FCC Loses Another Media-Ownership Case


The Federal Communications Commission lost another media-ownership case
Tuesday when a federal court sent back a rule that limits TV-station ownership
in local markets.

The FCC rule permitted one company to own two stations in the same market if
eight independently owned stations remained after the transaction and if the two
stations that combined were not both among the four highest-rated stations in
the market.

A three-judge panel of the U.S. Court of Appeals returned the rule to the FCC
for further consideration, saying the agency failed to explain adequately why
the 'eight voices' remaining post-transaction all had to be full-power TV
stations, commercial or noncommercial.

In an opinion by Judge Judith Rogers, the court noted that when the FCC
relaxed rules on the common ownership of radio and TV stations in the same
market, the postmerger voice test included not only local TV and radio stations,
but also cable systems and independently owned daily newspapers.

Rogers said it was not 'readily apparent' why the commission made the
distinction it did as 'necessary in the public interest.'

'We hold that the [FCC] has failed to demonstrate that its exclusion of
nonbroadcast media in the eight-voices exception is not arbitrary and
capricious.

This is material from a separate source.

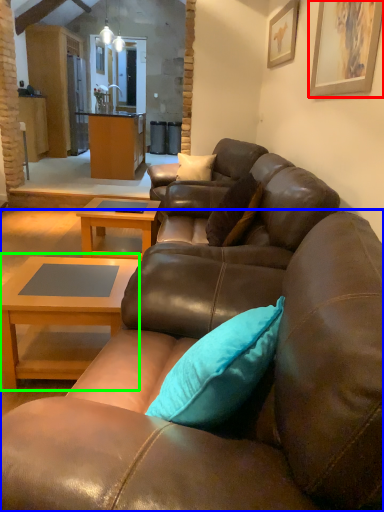
Question: Which object is positioned closest to picture frame (highlighted by a red box)? Select from studio couch (highlighted by a blue box) and coffee table (highlighted by a green box).

Choices:
 (A) studio couch
 (B) coffee table

Answer: (A)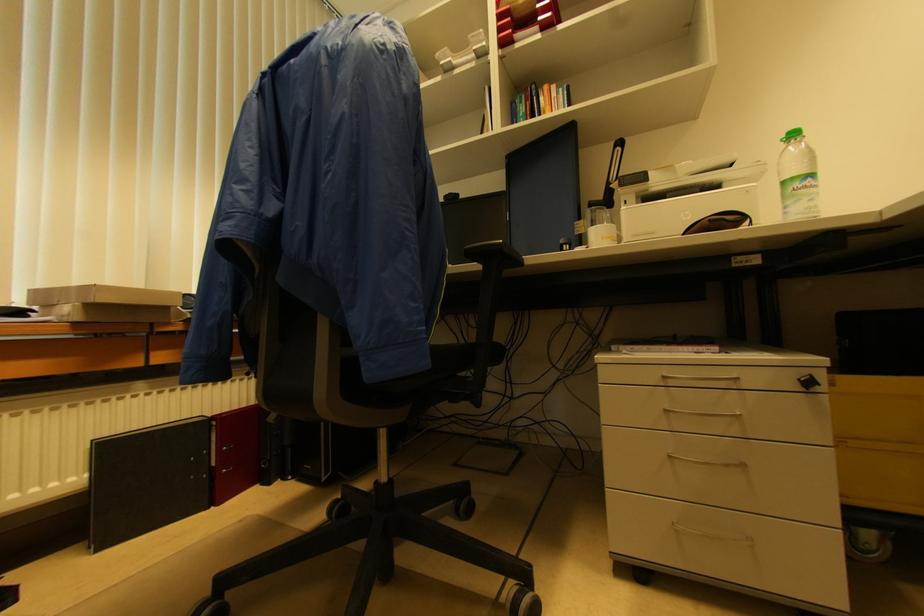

Accordingly, we remand the local ownership rule to the [FCC] for
further consideration,' Rogers wrote.

Judge David Sentelle agreed that the FCC's eight-voices
test was arbitrary, but he would not have returned the rule to the commission
for further review. Instead, Sentelle said, he would have ordered the FCC to
eliminate it under media-ownership policies established by Congress.

The FCC's rule was challenged by Sinclair Broadcast Group Inc., a large
TV-station owner based in Baltimore.